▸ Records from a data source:
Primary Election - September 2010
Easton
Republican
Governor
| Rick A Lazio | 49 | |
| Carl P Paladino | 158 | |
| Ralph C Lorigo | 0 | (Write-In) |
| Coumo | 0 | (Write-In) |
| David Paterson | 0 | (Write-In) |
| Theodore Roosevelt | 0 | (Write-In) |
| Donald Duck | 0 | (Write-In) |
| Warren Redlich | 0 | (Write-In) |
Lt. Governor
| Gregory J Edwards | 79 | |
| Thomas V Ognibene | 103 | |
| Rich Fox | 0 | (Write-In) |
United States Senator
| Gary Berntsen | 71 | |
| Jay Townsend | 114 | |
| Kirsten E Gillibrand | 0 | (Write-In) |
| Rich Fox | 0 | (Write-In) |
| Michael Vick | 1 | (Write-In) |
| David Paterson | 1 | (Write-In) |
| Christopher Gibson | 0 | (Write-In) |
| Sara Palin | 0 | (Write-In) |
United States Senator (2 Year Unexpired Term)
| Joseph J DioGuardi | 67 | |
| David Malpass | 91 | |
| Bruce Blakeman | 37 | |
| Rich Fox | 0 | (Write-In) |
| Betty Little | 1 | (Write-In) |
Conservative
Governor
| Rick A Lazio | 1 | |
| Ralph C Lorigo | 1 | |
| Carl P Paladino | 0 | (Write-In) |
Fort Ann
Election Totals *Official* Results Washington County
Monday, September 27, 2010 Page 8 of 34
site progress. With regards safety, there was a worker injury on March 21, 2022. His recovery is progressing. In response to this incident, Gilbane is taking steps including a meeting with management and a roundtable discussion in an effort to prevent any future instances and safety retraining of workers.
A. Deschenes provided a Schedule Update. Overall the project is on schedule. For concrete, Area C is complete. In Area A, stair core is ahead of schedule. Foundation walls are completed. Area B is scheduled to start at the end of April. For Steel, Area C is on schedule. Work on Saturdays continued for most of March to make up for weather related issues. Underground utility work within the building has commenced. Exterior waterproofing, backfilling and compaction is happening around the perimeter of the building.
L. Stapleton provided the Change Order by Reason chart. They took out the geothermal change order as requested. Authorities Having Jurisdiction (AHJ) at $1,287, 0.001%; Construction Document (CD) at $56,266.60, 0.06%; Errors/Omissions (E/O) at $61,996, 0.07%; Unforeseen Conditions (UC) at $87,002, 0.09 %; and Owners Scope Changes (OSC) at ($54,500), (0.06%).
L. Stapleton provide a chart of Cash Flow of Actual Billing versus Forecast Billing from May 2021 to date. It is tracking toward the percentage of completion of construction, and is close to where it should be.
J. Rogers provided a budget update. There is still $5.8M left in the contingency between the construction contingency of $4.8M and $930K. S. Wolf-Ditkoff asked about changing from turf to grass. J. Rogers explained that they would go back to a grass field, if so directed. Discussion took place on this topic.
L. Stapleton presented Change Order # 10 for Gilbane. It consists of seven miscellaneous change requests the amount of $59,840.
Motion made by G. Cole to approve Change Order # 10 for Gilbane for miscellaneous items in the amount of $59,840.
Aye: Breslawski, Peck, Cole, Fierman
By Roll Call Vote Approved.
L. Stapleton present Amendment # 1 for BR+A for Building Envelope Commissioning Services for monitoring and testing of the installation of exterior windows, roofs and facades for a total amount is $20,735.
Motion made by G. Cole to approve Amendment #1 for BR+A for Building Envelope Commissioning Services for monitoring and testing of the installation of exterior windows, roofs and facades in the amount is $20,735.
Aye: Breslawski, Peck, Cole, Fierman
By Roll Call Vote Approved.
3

▸ About this exercise: Take the lines above from the one containing "Lorigo | 1 | |" down to the one containing "L. Stapleton provided", and transcribe them exactly, both ends included.

▸ Completed exercise:
| Ralph C Lorigo | 1 | |
| Carl P Paladino | 0 | (Write-In) |
Fort Ann
Election Totals *Official* Results Washington County
Monday, September 27, 2010 Page 8 of 34
site progress. With regards safety, there was a worker injury on March 21, 2022. His recovery is progressing. In response to this incident, Gilbane is taking steps including a meeting with management and a roundtable discussion in an effort to prevent any future instances and safety retraining of workers.
A. Deschenes provided a Schedule Update. Overall the project is on schedule. For concrete, Area C is complete. In Area A, stair core is ahead of schedule. Foundation walls are completed. Area B is scheduled to start at the end of April. For Steel, Area C is on schedule. Work on Saturdays continued for most of March to make up for weather related issues. Underground utility work within the building has commenced. Exterior waterproofing, backfilling and compaction is happening around the perimeter of the building.
L. Stapleton provided the Change Order by Reason chart. They took out the geothermal change order as requested. Authorities Having Jurisdiction (AHJ) at $1,287, 0.001%; Construction Document (CD) at $56,266.60, 0.06%; Errors/Omissions (E/O) at $61,996, 0.07%; Unforeseen Conditions (UC) at $87,002, 0.09 %; and Owners Scope Changes (OSC) at ($54,500), (0.06%).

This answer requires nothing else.